Poe wrote "Ulalume" in the same year of his wife Virginia Clemm's death, which may have influenced the somber mood of his writing. The poem fits neatly into his canon of works that emphasize the aesthetics of the death of a female, where love and beauty reach a culmination at the point of death. Ulalume does not have a physical existence in the poem but stands at the work's center, outweighing even the half-real, half-dream existence of the narrator and his soul. As in Poe's short story "Ligeia," the narrator is dependent on the dead woman's memory and has an unconscious need to mourn her, despite the emotional detriment caused by these thoughts. The name "Ulalume" echoes "Ligeia" and the names of other dead females such as "Annabel Lee" by emphasizing a lulling, melancholy "L" sound.

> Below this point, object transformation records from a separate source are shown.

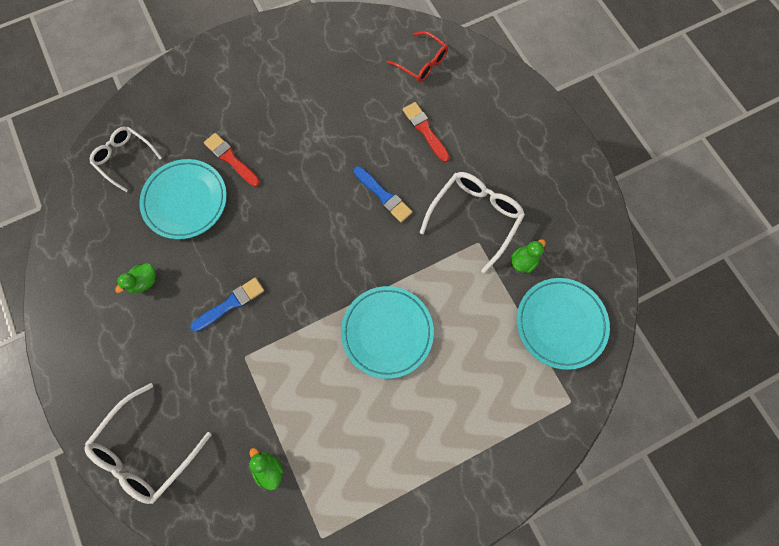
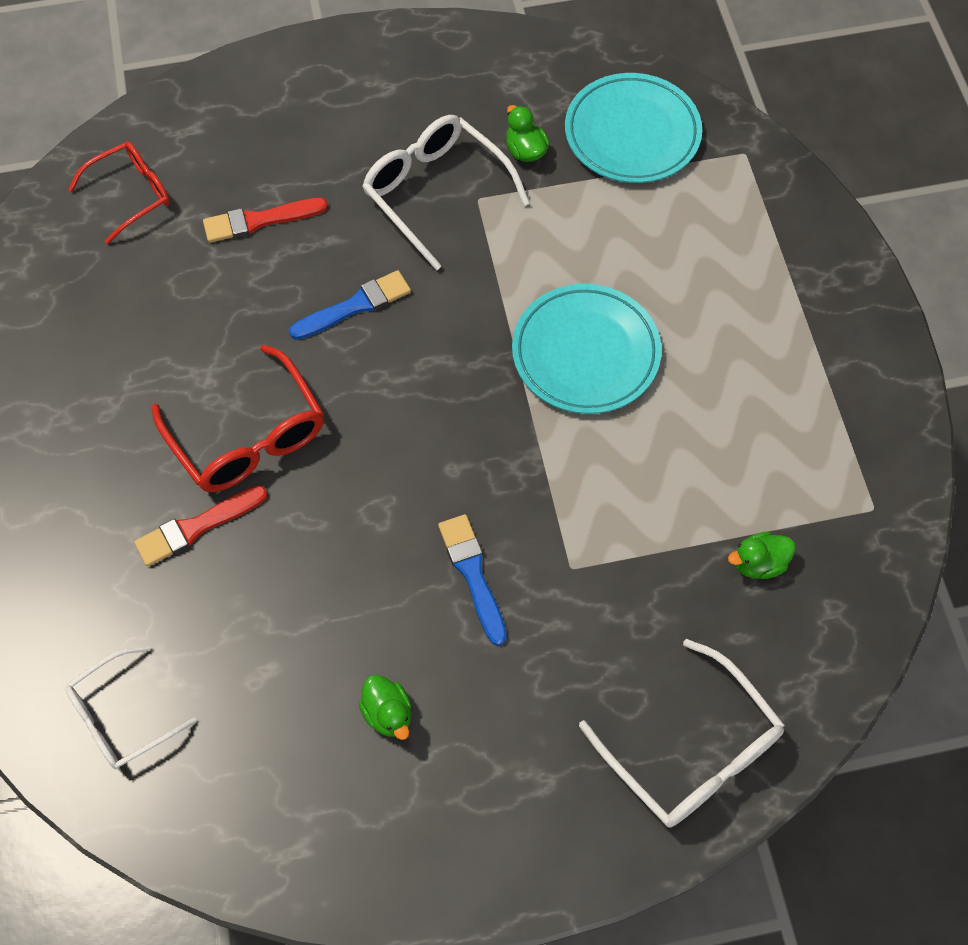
camera: 75 degrees left, 10 degrees down
(185, 201) = (253, 618): turquoise plate -> none
(288, 167) = (248, 436): none -> red glasses

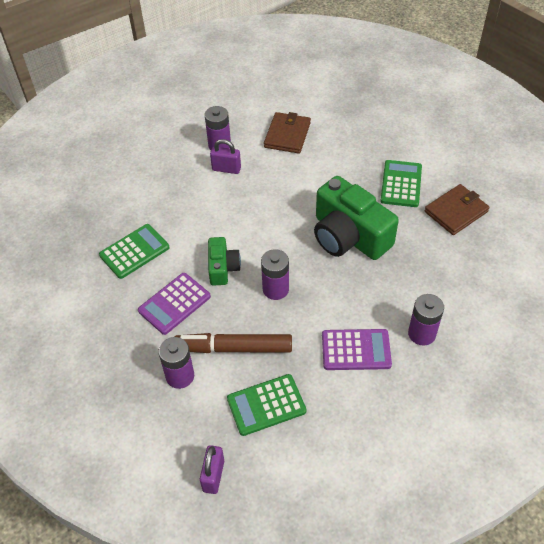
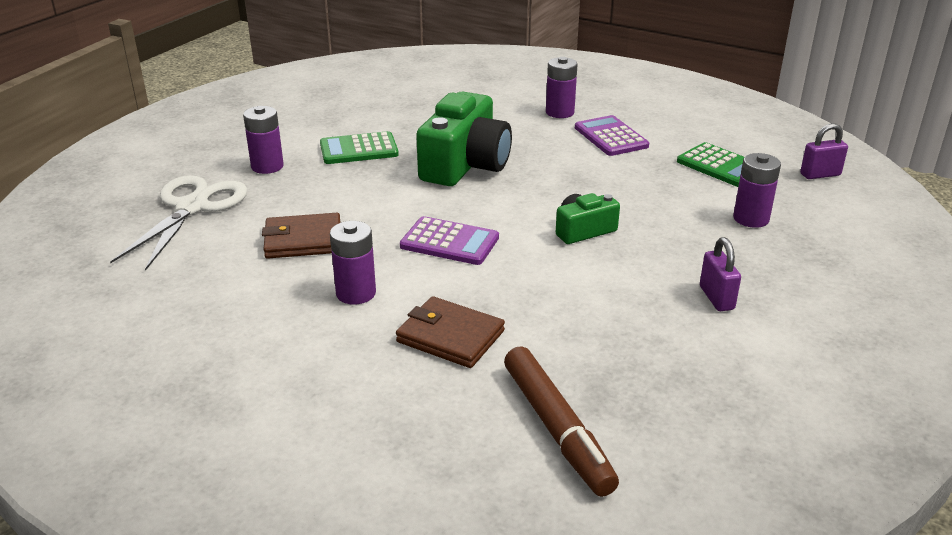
camera: 115 degrees left, 20 degrees down
(134, 251) = (621, 306): green calculator -> none
(174, 304) = (668, 249): purple calculator -> purple calculator (449, 242)
(226, 169) = (405, 273): purple padlock -> purple padlock (716, 298)
(234, 348) = (681, 197): brown marker -> brown marker (557, 428)
(275, 289) = (581, 191): purple battery -> purple battery (267, 166)
(352, 96) = (192, 207): none -> white scissors
(456, 211) = (384, 117): brown wallet -> brown wallet (450, 336)

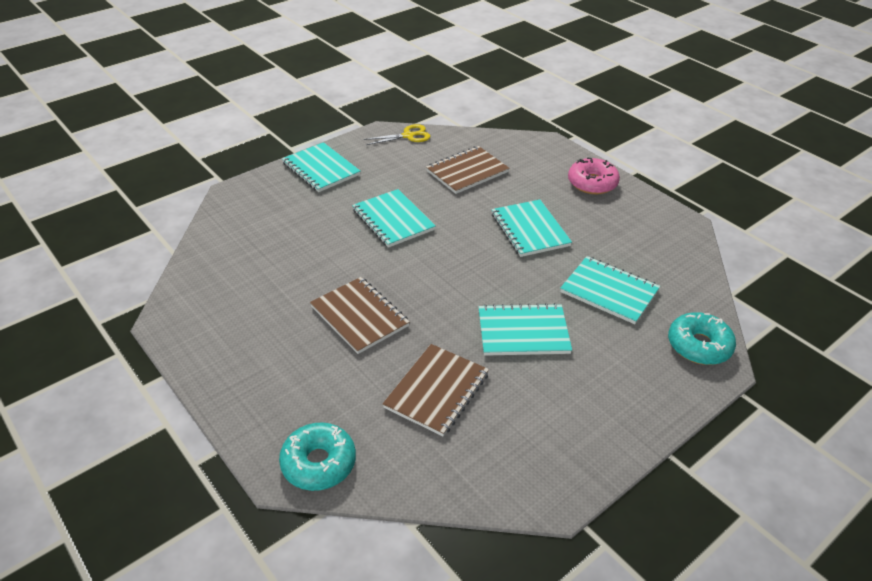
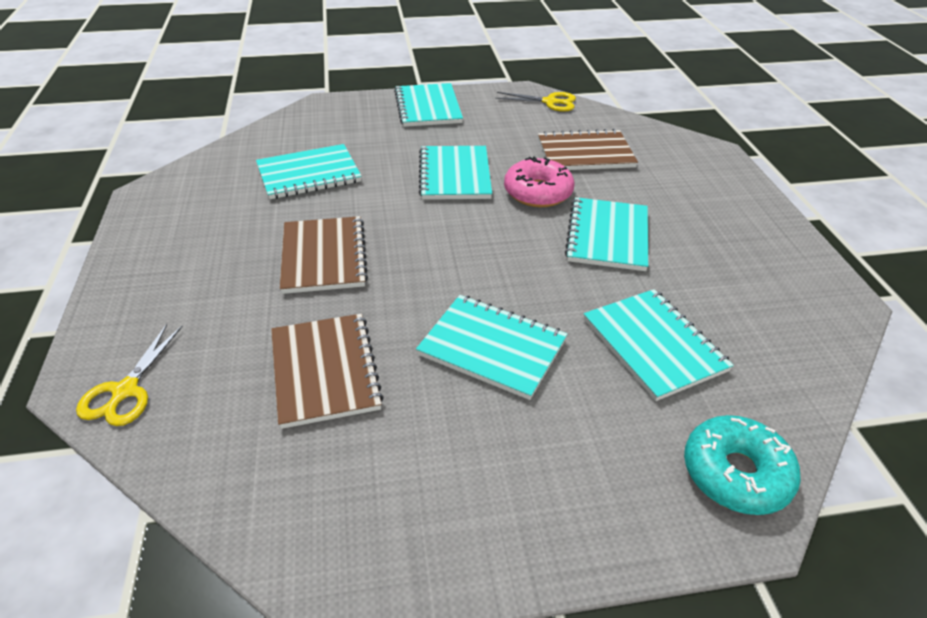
camera: 30 degrees right, 0 degrees up
(283, 257) = (309, 174): none -> turquoise notebook
(319, 463) = (125, 391): turquoise donut -> yellow scissors
(437, 391) = (325, 371): brown notebook -> brown notebook turned 75 degrees counterclockwise
(592, 183) = (739, 211): pink donut -> pink donut (538, 192)

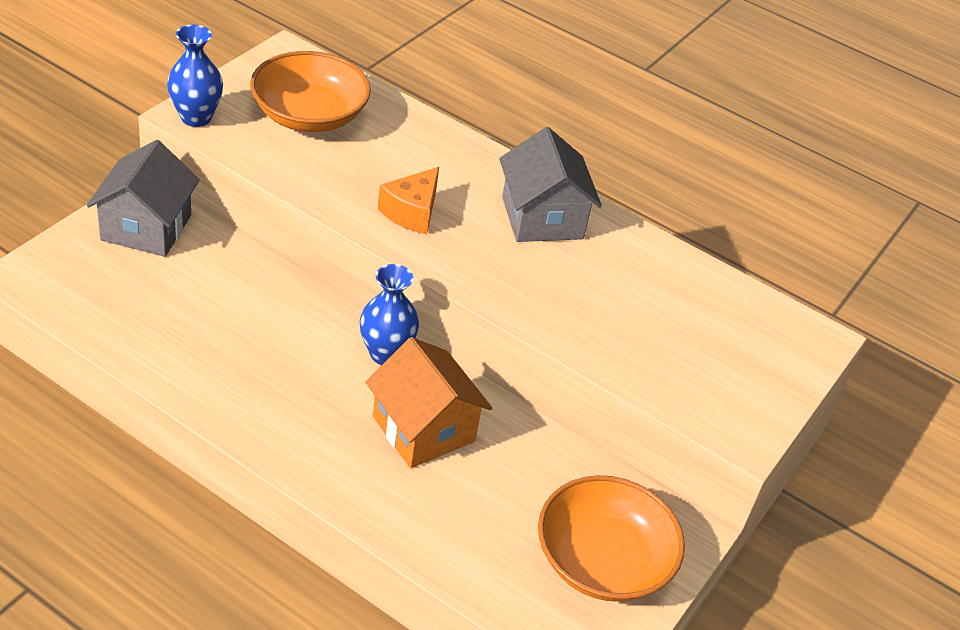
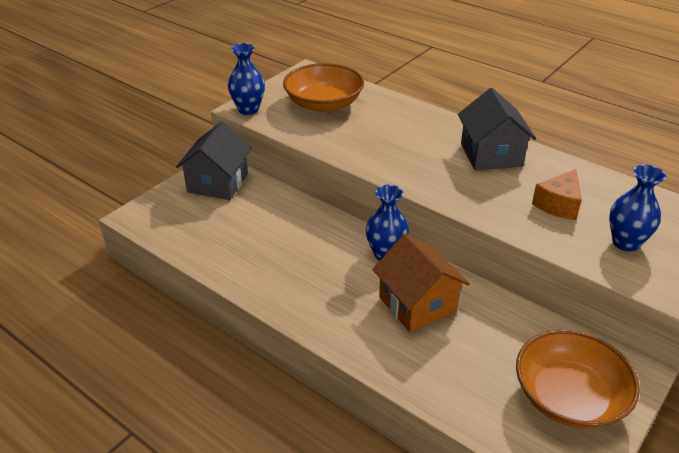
camera: 10 degrees right, 5 degrees down
(412, 212) = (398, 156): orange cheese -> orange cheese (558, 204)
(698, 362) = (625, 243): none -> blue vase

Throughout the poem, the narrator refers to his psyche as a distinct entity, which understands more than his conscious mind but which has lost its intuitive connection to him. He mistakes the moon for Astarte, in allusion to the Phoenician form of Ishtar, the Babylonian goddess of fertility, which is associated with Venus, the Roman god of beauty. His subconscious recognizes the danger of this confusion of the night for love and beauty but is unable to convince him of its suspicions, indicating the presence of an inner conflict and obsession in his soul with the loss of his beloved Ulalume.
The duality of the narrator's soul recalls another of Poe's works, "William Wilson." In both cases, the main character has a destructive tendency which is contrasted with the more constructive and self-aware elements of his second soul, which resides outside of his main body. Interestingly, the narrator refers to his psyche as a woman, which suggests that his empathetic female half has been torn away from his main body. At the same time, Psyche's gender may indicate a connection to the soul of Ulalume, who would perhaps have wanted the narrator to end his brooding over her death and to escape his anguish.
The rhythm of "Ulalume" consists mainly of dactyls, which consists of one accented followed by two unaccented syllables, and of anapests, which reverse the pattern with two unaccented syllables followed by an accented one. However, the most notable element of the poem's form comes in its useful of variations of rhyme and of repetition. The rhyme scheme makes frequent use not only of end rhyme but also of repetition of words. For example, the first stanza's rhyme scheme is A1 B1 B1 A2 B2 A3 B3 A3 B3, where B1 is the repetition of the word "sere," A3 is the repetition of "Auber," and B3 is the repetition of "Weir." All nine stanzas begin with A1 B1 B1 A2 as the scheme of the first four lines, and the rest of the verses' schemes are all very similar. Poe also repeats much of the description of setting in the first stanza in the third and last verses, giving the poem a circular form that parallels his metaphorical voyage of a year and return to Ulalume's grave.